According to this method, traumas, secrets and conflicts experienced in a dramatic way can affect descendants through transgenerational transmission, who may become carriers of disorders, illnesses or strange and inexplicable behaviours. By increasing awareness of these transmissions, they help to break free from repetitions.
The objectives of psychogenealogy are:
- to talk about one’s life and clearly show the history of one’s current family and family of origin, highlighting the relationships between the different people who make it up;
- to place oneself in a transgenerational perspective and search for one’s roots and identity;
- to highlight the processes of transgenerational transmission and the phenomena of repetition;
- to understand the effects of unresolved grief and unspoken issues, and to understand situations such as that of the replacement child;
- highlight the different family roles and the rules that maintain them in order to understand the transactional modalities at play in that family.
The psychogenealogical model works on several levels simultaneously:
- Boszonenyi-Nagy’s concept of invisible loyalty regarding justice, injustice, debts and merits within the family – the family account book;
- Nicolas Abraham and Maria Torök’s notions of crypt and phantom (shameful deaths and secrets);
- the substitute child, a family member who phantasmatically replaces another person and carries with them the family’s unprocessed grief
- the anniversary syndrome, repetitions, on the same dates, of events (births, deaths, illnesses, accidents, etc.) important to the family, discovered by Josephine Hilgar;
- class neuroses, which French sociologist Vincent de Gauléjac explains in relation to certain phenomena of economic and social self-sabotage, especially in people who have surpassed their parents and moved from one social class to another;
- family alliances with the exclusion or integration of some members and not others.

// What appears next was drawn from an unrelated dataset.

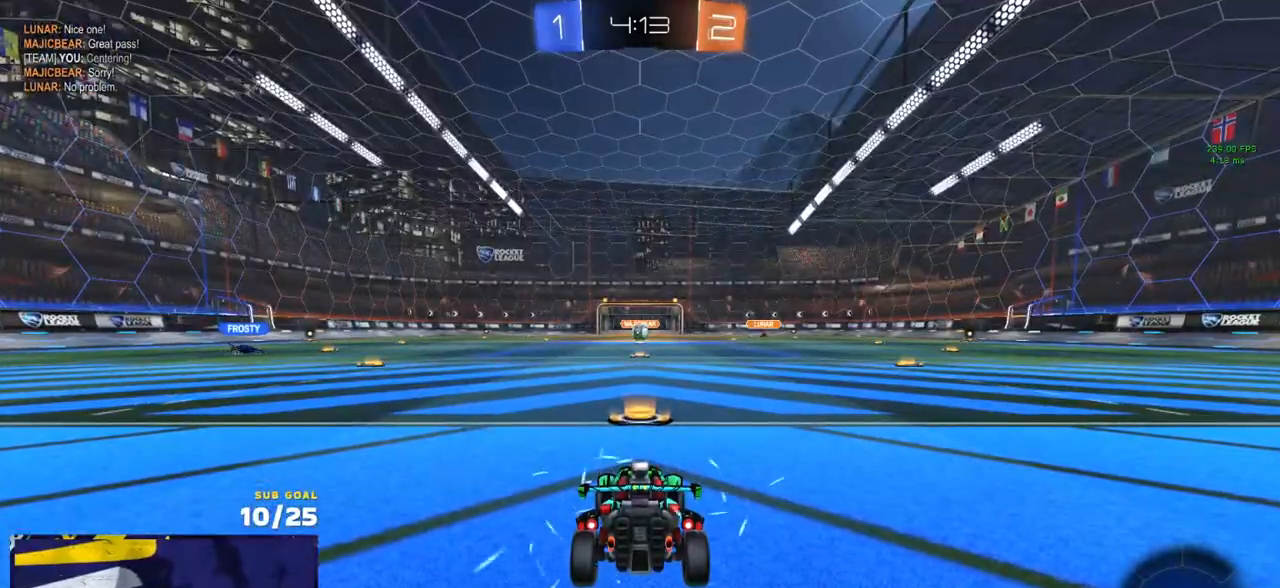
{"buttons": ["R2"], "left_stick": "up", "right_stick": "center", "events": [[67, "Y", "down"], [117, "left_stick", "up"], [133, "Y", "up"], [183, "left_stick", "up-left"], [500, "left_stick", "up"]]}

He also distinguishes between:
- intergenerational transmission (conscious), which considers the verbal transmission of family habits and stories, for example;
- transgenerational transmission (unconscious), which is not expressed in words: these are secrets, things left unsaid, things hidden out of shame, sometimes even forbidden in thought, which pass through generations without ever being thought about or metabolised.
Everything happens as if everything that cannot be forgotten is passed on from generation to generation. As if one could not forget an event in life, as if one could not forget, but also could not talk about it, passing it on in silence. Anne Ancelin Schutzenberger
Clinical practice
The psychogenealogy proposed by Anne Ancelin is a work of observation and synthesis in collaboration with the client in the Rogerian sense: there is no illness, so the patient/client is on the same level as the therapist who seeks solutions with them.
The approach must be centred on the other person, on verbal and non-verbal communication, on the indirect expression of feelings and sensations through body language, posture, gestures, breathing rhythm, occupation of space, micro muscle tensions, etc. The therapist must be able to pick up on all the significant signals that help them formulate hypotheses and ask relevant questions that can help the person in their family memory work.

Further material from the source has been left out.